What you need to do - Return the complete listing exactly as it reads, with each picture removed.
[Start of section]
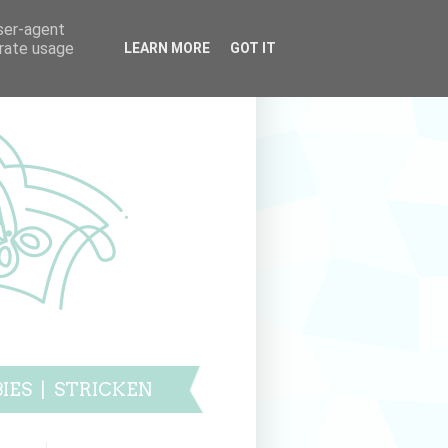
user-agent
erate usage
LEARN MORE
GOT IT
IES
|
STRICKEN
[End of section]
Solution for this problem -
user-agent
erate usage
LEARN MORE
GOT IT
IES
|
STRICKEN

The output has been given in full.